Palestinians, of course, have no legal means to hold the Israeli authorities accountable for violations. They are not allowed to vote in Israeli local elections and choose who to represent them. At the same time, the Israeli government is trying to bar them from participating in Palestinian politics. In 2021, when Palestinian legislative elections were supposed to be held, Israel made it clear it would not allow Palestinian residents of Jerusalem to vote.
Palestinian political parties are also unable to operate freely in Jerusalem. Any event that is suspected of links to the PA is raided and shut down. In early January, for example, the Israeli police raided a meeting of a parents’ committee in the neighbourhood of Issawiya, where parents had gathered to discuss the shortage of teachers. Israeli officers informed them they were closing the meeting because it was a “terror summit”.

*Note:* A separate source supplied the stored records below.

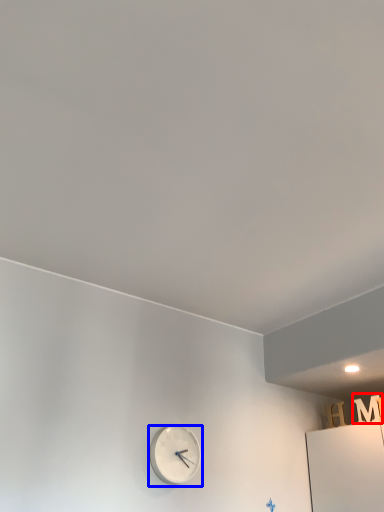
Question: Which of the following is the closest to the observer, letter (highlighted by a red box) or wall clock (highlighted by a blue box)?

Choices:
 (A) letter
 (B) wall clock

Answer: (B)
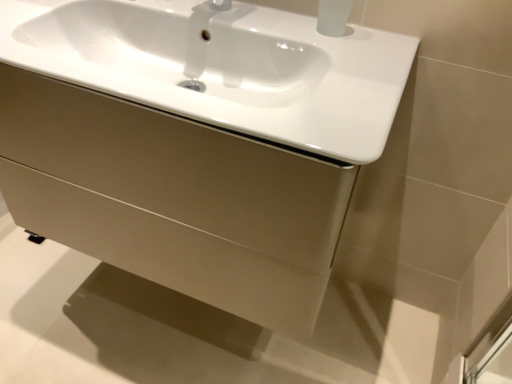
What do you see at coordinates (176, 168) in the screenshot? The image size is (512, 384). I see `matte beige drawer at center` at bounding box center [176, 168].

The width and height of the screenshot is (512, 384). Identify the location of matte beige drawer at center. [x=176, y=168].

This screenshot has width=512, height=384. What do you see at coordinates (223, 66) in the screenshot?
I see `white glossy sink at center` at bounding box center [223, 66].

The width and height of the screenshot is (512, 384). Identify the location of white glossy sink at center. (223, 66).

The width and height of the screenshot is (512, 384). I want to click on matte beige drawer at center, so click(x=176, y=168).

Considering the positions of objects white glossy sink at center and matte beige drawer at center in the image provided, who is more to the left, white glossy sink at center or matte beige drawer at center?

matte beige drawer at center is more to the left.

From the picture: Between white glossy sink at center and matte beige drawer at center, which one is positioned in front?

white glossy sink at center is more forward.

Is point (412, 46) closer to viewer compared to point (87, 119)?

No, (412, 46) is behind (87, 119).

Based on the photo, from the image's perspective, is white glossy sink at center located beneath matte beige drawer at center?

No, from the image's perspective, white glossy sink at center is not beneath matte beige drawer at center.

From a real-world perspective, who is located lower, white glossy sink at center or matte beige drawer at center?

matte beige drawer at center.

Can you confirm if white glossy sink at center is wider than matte beige drawer at center?

No.

Who is taller, white glossy sink at center or matte beige drawer at center?

matte beige drawer at center is taller.

Considering the sizes of white glossy sink at center and matte beige drawer at center in the image, is white glossy sink at center bigger or smaller than matte beige drawer at center?

Clearly, white glossy sink at center is smaller in size than matte beige drawer at center.

Do you think white glossy sink at center is within matte beige drawer at center, or outside of it?

white glossy sink at center is located inside matte beige drawer at center.

Is white glossy sink at center next to matte beige drawer at center?

white glossy sink at center and matte beige drawer at center are not in contact.

Is white glossy sink at center oriented towards matte beige drawer at center?

Yes.

How distant is white glossy sink at center from matte beige drawer at center?

white glossy sink at center is 6.92 inches away from matte beige drawer at center.

The width and height of the screenshot is (512, 384). I want to click on drawer directly beneath the white glossy sink at center (from a real-world perspective), so click(x=176, y=168).

Between matte beige drawer at center and white glossy sink at center, which one appears on the right side from the viewer's perspective?

white glossy sink at center is more to the right.

Considering the positions of objects matte beige drawer at center and white glossy sink at center in the image provided, who is in front, matte beige drawer at center or white glossy sink at center?

white glossy sink at center is in front.

Considering the points (218, 214) and (33, 53), which point is in front, point (218, 214) or point (33, 53)?

The point (33, 53) is more forward.

From the image's perspective, is matte beige drawer at center above or below white glossy sink at center?

From the image's perspective, matte beige drawer at center appears below white glossy sink at center.

From a real-world perspective, is matte beige drawer at center positioned under white glossy sink at center based on gravity?

Indeed, from a real-world perspective, matte beige drawer at center is positioned beneath white glossy sink at center.

Is matte beige drawer at center wider or thinner than white glossy sink at center?

Clearly, matte beige drawer at center has more width compared to white glossy sink at center.

Is matte beige drawer at center taller than white glossy sink at center?

Yes.

Is matte beige drawer at center bigger than white glossy sink at center?

Yes.

Would you say matte beige drawer at center contains white glossy sink at center?

Yes, white glossy sink at center is a part of matte beige drawer at center.

Would you consider matte beige drawer at center to be distant from white glossy sink at center?

No, matte beige drawer at center is not far from white glossy sink at center.

Is matte beige drawer at center facing towards white glossy sink at center?

No.

How distant is matte beige drawer at center from white glossy sink at center?

They are 17.57 centimeters apart.

Find the location of a particular element. The width and height of the screenshot is (512, 384). sink in front of the matte beige drawer at center is located at coordinates (223, 66).

I want to click on drawer located underneath the white glossy sink at center (from a real-world perspective), so click(x=176, y=168).

This screenshot has height=384, width=512. Find the location of `sink located above the matte beige drawer at center (from a real-world perspective)`. sink located above the matte beige drawer at center (from a real-world perspective) is located at coordinates (223, 66).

Worse still, the Israeli government has also made it clear that it is in no way committed to the status quo of the holy sites in Jerusalem. Recently, the Jordanian ambassador was violently expelled from Al-Aqsa compound by Israeli police who decided he cannot visit. This is despite the fact that Jordan holds the rights to administer that same compound and other holy sites in Jerusalem under an internationally recognised agreement.
Under the rules of the Jordan-run Jerusalem Waqf Department, non-Muslims are allowed to visit Al-Aqsa only during certain visitation hours and only if they respect the holy place. But in the past few years, we have seen more and more Jewish worshippers allowed by the Israeli police to pray in Al-Aqsa, in violation of these rules. Meanwhile, Palestinian Muslims from outside Jerusalem are regularly barred from visiting their holy place and praying.

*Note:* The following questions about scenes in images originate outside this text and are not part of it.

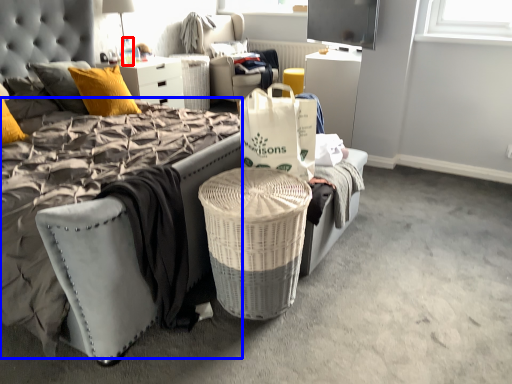
Question: Which point is closer to the camera, bottle (highlighted by a red box) or mattress (highlighted by a blue box)?

Choices:
 (A) bottle
 (B) mattress

Answer: (B)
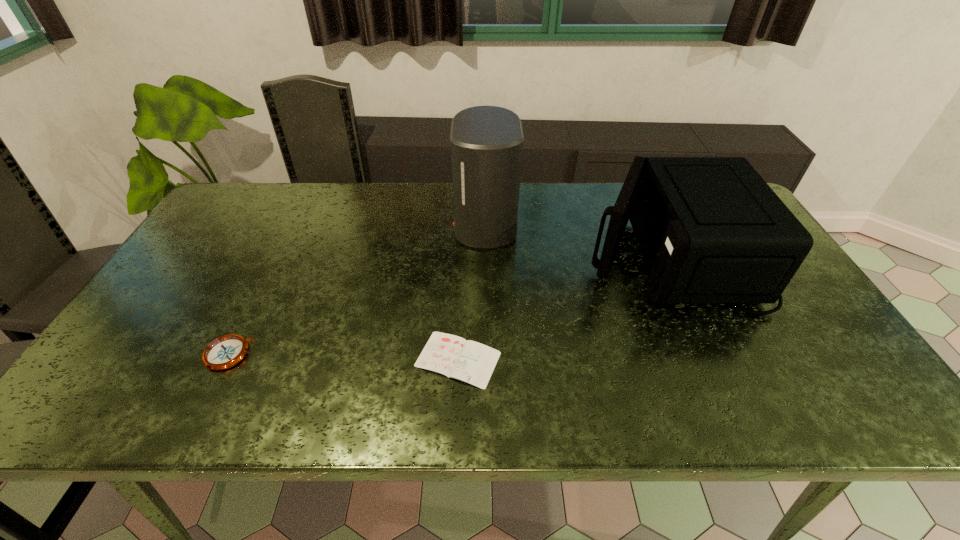
Locate an element on the screen. Image resolution: width=960 pixels, height=540 pixels. coffee maker is located at coordinates (486, 142).

This screenshot has height=540, width=960. In order to click on microwave oven in this screenshot , I will do `click(712, 231)`.

In order to click on the rightmost object in this screenshot , I will do `click(712, 231)`.

Locate an element on the screen. This screenshot has width=960, height=540. the leftmost object is located at coordinates (226, 351).

This screenshot has width=960, height=540. In order to click on compass in this screenshot , I will do `click(226, 351)`.

Find the location of a particular element. diary is located at coordinates (455, 357).

Find the location of `vacant space located on the button side of the tallest object`. vacant space located on the button side of the tallest object is located at coordinates (431, 224).

Locate an element on the screen. Image resolution: width=960 pixels, height=540 pixels. vacant space situated on the button side of the tallest object is located at coordinates (364, 224).

This screenshot has height=540, width=960. In order to click on vacant space located on the button side of the tallest object in this screenshot , I will do `click(370, 224)`.

Find the location of `vacant region located with the door open on the rightmost object`. vacant region located with the door open on the rightmost object is located at coordinates (478, 253).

It should also come as no surprise that while dispossessing the Palestinians of their homes, proper services, and even access to their holy places, Israel is also ramping up the economic oppression of the Palestinian people in Jerusalem.
Palestinian Jerusalemites suffer from high poverty rates and economic insecurity, which is only getting worse. In East Jerusalem, an estimated 77 percent of Palestinians live under the poverty line, compared to 23 percent of Jewish residents of West Jerusalem.

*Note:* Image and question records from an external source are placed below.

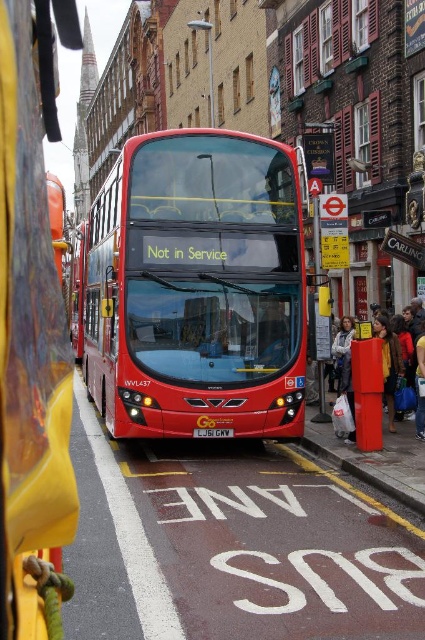
You are a delivery person trying to find a red plastic box at right to leave a package. The GPS shows a point at coordinate (393,369). Is this point the correct location for the red plastic box at right?

Yes, the point at coordinate (393,369) corresponds to the red plastic box at right, so you can leave the package there.

You are a tour guide pointing out landmarks to tourists. You want to indicate the shiny red bus at center to your audience. Where exactly should you point on the screen to accurately locate it?

You should point to the coordinates at point (197, 288) to accurately locate the shiny red bus at center.

You are a photographer trying to capture a clear shot of the shiny red bus at center and the yellow metallic license plate at center. Since you want both in focus, you need to know their relative sizes. Which object is taller?

The shiny red bus at center is taller than the yellow metallic license plate at center.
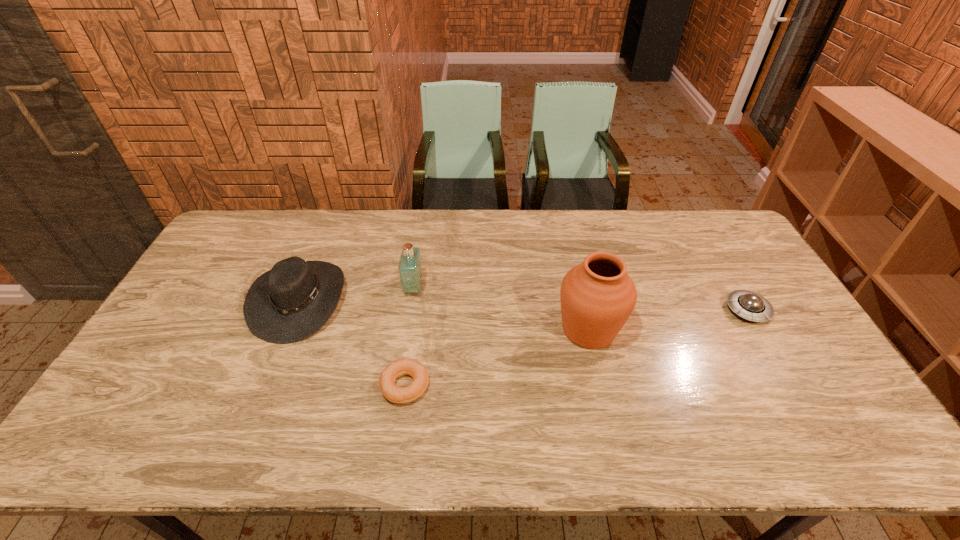
At what (x,y) coordinates should I click in order to perform the action: click on urn. Please return your answer as a coordinate pair (x, y). The image size is (960, 540). Looking at the image, I should click on (597, 296).

The width and height of the screenshot is (960, 540). In order to click on the second object from right to left in this screenshot , I will do `click(597, 296)`.

The image size is (960, 540). What are the coordinates of `perfume` in the screenshot? It's located at (410, 270).

This screenshot has width=960, height=540. What are the coordinates of `cowboy hat` in the screenshot? It's located at (289, 303).

The height and width of the screenshot is (540, 960). Identify the location of the leftmost object. (289, 303).

Locate an element on the screen. The width and height of the screenshot is (960, 540). the rightmost object is located at coordinates (749, 305).

This screenshot has width=960, height=540. I want to click on saucer, so click(749, 305).

Where is `the shortest object`? The image size is (960, 540). the shortest object is located at coordinates (401, 395).

You are a GUI agent. You are given a task and a screenshot of the screen. Output one action in this format:
    pyautogui.click(x=<x>, y=<y>)
    Task: Click on the bagel
    The width and height of the screenshot is (960, 540).
    Given the screenshot: What is the action you would take?
    pyautogui.click(x=401, y=395)

Identify the location of vacant space located on the back of the second object from right to left. The width and height of the screenshot is (960, 540). (565, 228).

Palestinian businesses in Jerusalem are being suffocated, as Israel deepens our isolation from the rest of Palestine. A system of walls and military checkpoints deny access to Jerusalem to visitors and shoppers from nearby Jerusalemite towns like Abu Dis, Al-Ram, and Hizma, as well as from the West Bank and Gaza. This isolation has been detrimental to the local economy.
In addition, Palestinian business owners face exorbitant taxes without any support from the Israeli state or the PA. This has led to the closure of at least 250 Palestinian-owned shops in recent years, according to local media.
Indeed, Jerusalem does need assistance, including financial support. The PA is hoping that the conference in Cairo will help raise much-needed funds to support the educational and healthcare sectors and give the local economy a much-needed boost of foreign investment.
But any such support – if it indeed materialises – would only bring limited, temporary relief to Jerusalemites. Our city suffers from occupation and apartheid. We need action on the political front and we need it immediately. Strongly-worded condemnation and communiques will not do.
Indeed, we Jerusalemites are known for our “sumoud” (steadfastness) and it should be celebrated at international forums like the Arab League. But under the oppression of a merciless occupier, we are getting near the limits of our resilience.
The views expressed in this article are the author’s own and do not necessarily reflect Al Jazeera’s editorial stance.